• **MATERIAL TO PROCESS**
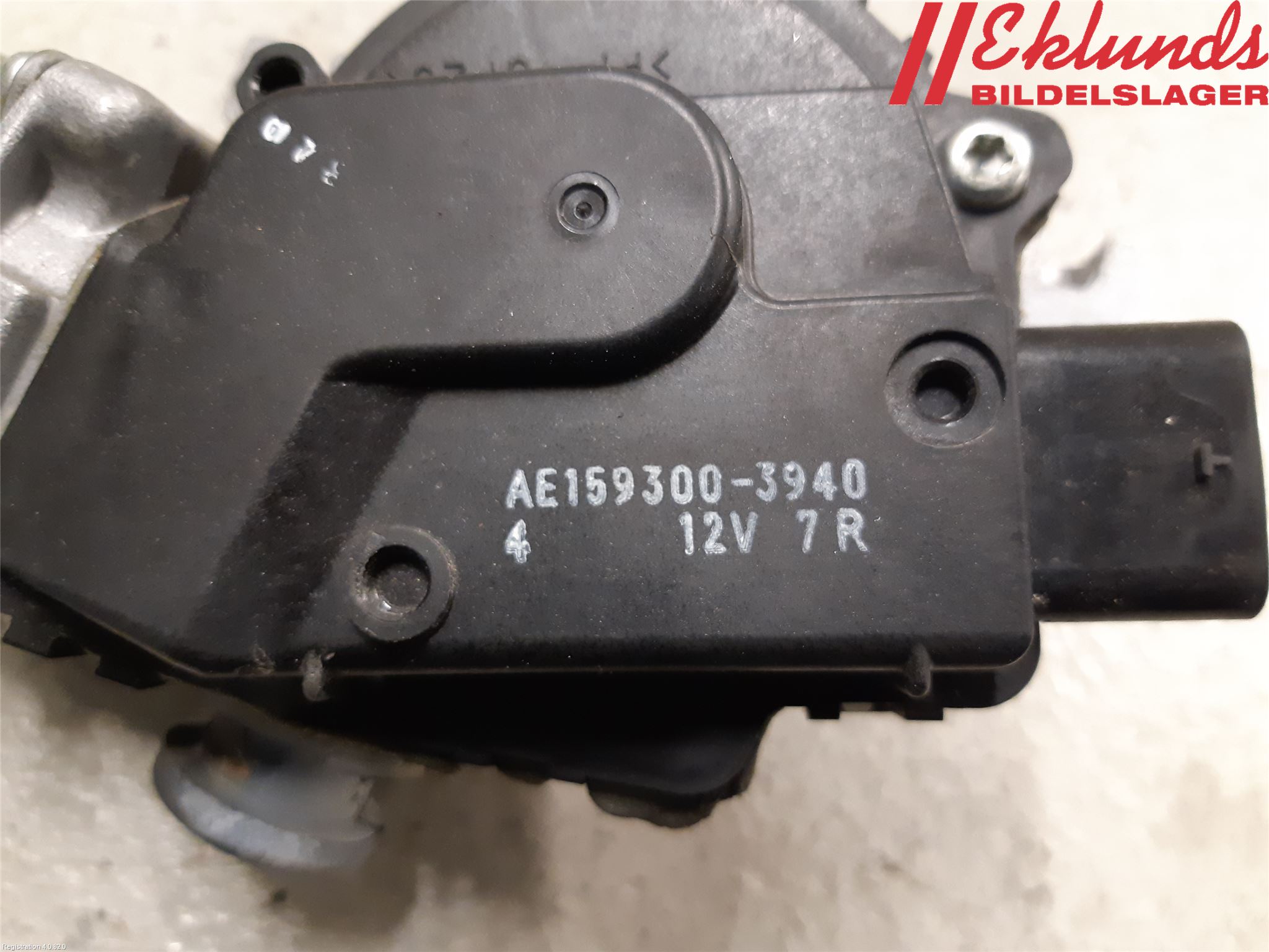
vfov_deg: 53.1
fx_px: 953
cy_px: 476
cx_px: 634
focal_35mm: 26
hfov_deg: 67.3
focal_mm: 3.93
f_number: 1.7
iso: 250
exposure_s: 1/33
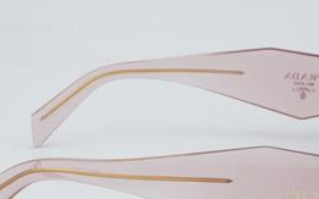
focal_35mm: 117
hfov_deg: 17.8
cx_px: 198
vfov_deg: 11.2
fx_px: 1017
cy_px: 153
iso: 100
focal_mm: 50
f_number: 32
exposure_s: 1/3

• **WORK REQUEST**
Pull out every line from the one with "vfov_deg: 11.2" to the end of the listing, and output only those.

• **TASK OUTPUT**
vfov_deg: 11.2
fx_px: 1017
cy_px: 153
iso: 100
focal_mm: 50
f_number: 32
exposure_s: 1/3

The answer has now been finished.